▶ **Assignment**
Count the lines in the entries that contain the string "liver". State nothing but the number.

==== Given data

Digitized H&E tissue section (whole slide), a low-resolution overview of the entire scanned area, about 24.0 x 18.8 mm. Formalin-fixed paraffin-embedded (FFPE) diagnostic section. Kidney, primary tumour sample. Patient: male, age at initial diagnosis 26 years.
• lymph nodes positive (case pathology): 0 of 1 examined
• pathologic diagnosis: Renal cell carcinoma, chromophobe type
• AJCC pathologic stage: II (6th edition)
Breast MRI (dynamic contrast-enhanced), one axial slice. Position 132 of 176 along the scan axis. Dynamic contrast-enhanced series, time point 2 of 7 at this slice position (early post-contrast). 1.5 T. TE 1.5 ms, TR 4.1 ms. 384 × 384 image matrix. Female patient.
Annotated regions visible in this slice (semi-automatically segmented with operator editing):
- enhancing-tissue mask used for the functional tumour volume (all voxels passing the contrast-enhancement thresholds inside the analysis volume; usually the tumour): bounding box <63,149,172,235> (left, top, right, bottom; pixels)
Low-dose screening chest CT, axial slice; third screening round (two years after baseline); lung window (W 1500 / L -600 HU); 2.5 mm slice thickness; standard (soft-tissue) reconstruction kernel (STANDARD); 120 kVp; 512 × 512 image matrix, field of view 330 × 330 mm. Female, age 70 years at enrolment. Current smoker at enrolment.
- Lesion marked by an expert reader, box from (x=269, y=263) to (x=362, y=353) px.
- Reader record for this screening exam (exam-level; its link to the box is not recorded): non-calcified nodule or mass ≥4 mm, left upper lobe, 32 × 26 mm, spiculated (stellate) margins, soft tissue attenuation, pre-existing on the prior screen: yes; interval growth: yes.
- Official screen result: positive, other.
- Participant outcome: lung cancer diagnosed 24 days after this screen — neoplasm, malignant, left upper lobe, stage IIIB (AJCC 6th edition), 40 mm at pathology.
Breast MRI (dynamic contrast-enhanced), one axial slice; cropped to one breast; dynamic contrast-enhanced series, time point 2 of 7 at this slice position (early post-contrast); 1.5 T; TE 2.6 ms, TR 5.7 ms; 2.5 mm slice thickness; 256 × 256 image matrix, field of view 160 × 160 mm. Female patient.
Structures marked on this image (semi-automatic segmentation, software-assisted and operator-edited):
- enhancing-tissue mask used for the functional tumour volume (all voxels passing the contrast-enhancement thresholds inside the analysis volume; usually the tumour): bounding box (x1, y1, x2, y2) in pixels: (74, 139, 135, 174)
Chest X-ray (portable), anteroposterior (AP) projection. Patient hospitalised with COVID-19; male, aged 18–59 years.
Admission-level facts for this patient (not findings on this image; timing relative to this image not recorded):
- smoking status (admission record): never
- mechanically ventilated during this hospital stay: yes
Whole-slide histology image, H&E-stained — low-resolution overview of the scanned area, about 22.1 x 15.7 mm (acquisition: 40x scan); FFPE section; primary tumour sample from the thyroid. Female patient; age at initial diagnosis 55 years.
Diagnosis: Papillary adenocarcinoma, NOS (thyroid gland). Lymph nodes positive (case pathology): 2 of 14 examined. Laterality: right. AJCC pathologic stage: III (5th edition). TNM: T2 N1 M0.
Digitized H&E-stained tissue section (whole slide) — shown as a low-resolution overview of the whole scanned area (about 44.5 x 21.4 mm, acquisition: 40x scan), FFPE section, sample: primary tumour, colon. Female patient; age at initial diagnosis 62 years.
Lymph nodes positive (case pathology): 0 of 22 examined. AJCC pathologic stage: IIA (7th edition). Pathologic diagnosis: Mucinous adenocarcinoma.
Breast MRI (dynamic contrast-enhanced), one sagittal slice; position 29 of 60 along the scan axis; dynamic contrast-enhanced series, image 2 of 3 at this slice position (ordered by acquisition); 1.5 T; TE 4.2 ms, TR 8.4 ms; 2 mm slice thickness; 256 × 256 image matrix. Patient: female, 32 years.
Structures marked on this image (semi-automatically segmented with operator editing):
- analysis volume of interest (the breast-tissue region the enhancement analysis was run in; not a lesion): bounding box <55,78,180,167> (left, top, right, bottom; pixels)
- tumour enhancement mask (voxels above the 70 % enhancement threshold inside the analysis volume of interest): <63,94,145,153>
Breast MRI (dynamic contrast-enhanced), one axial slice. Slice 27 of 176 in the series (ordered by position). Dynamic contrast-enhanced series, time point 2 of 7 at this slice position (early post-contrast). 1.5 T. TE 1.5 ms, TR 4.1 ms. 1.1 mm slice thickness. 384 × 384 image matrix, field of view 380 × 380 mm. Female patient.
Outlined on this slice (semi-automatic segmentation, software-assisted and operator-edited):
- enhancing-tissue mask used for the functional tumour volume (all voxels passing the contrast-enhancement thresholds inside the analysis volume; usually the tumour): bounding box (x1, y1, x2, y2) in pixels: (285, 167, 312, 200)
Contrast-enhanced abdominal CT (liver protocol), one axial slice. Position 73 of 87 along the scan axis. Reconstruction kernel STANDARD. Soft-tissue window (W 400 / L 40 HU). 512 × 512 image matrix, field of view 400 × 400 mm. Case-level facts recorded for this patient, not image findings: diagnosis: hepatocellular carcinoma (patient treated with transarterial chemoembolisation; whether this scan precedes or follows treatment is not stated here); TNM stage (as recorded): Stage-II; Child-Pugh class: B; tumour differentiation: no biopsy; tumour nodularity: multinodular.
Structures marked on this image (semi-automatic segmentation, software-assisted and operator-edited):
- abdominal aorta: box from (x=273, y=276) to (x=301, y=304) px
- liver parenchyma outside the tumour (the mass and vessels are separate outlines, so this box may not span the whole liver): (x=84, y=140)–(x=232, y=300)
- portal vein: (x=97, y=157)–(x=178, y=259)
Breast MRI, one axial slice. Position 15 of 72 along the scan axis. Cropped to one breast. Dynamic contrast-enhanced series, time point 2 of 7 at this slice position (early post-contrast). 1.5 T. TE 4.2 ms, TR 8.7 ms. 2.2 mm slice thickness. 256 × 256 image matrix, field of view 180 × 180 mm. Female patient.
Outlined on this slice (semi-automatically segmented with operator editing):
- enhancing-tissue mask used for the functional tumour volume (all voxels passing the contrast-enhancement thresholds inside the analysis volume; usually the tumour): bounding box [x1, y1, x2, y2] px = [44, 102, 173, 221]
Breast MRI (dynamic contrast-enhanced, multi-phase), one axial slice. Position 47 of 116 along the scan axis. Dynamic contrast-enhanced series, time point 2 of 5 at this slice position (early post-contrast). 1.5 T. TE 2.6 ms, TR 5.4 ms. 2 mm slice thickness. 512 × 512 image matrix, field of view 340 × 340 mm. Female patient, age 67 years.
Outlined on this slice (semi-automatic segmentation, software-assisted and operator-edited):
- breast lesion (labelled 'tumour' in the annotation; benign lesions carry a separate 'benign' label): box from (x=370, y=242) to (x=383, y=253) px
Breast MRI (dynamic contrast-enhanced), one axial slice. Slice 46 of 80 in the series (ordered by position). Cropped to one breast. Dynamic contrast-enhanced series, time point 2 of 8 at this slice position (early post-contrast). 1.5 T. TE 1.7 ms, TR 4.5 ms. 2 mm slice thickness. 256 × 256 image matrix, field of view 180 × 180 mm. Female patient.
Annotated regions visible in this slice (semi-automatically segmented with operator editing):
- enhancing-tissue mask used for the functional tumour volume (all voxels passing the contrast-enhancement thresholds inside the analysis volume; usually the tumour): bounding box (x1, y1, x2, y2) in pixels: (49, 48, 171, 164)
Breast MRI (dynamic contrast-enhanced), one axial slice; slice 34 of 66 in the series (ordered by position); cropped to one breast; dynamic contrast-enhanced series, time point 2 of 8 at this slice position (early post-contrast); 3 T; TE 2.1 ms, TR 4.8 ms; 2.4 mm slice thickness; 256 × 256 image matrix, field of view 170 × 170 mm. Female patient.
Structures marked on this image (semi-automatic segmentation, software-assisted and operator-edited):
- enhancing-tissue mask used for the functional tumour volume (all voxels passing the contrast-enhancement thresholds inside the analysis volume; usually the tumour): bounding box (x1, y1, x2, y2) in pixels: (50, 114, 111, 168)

========

▶ **Solution**
2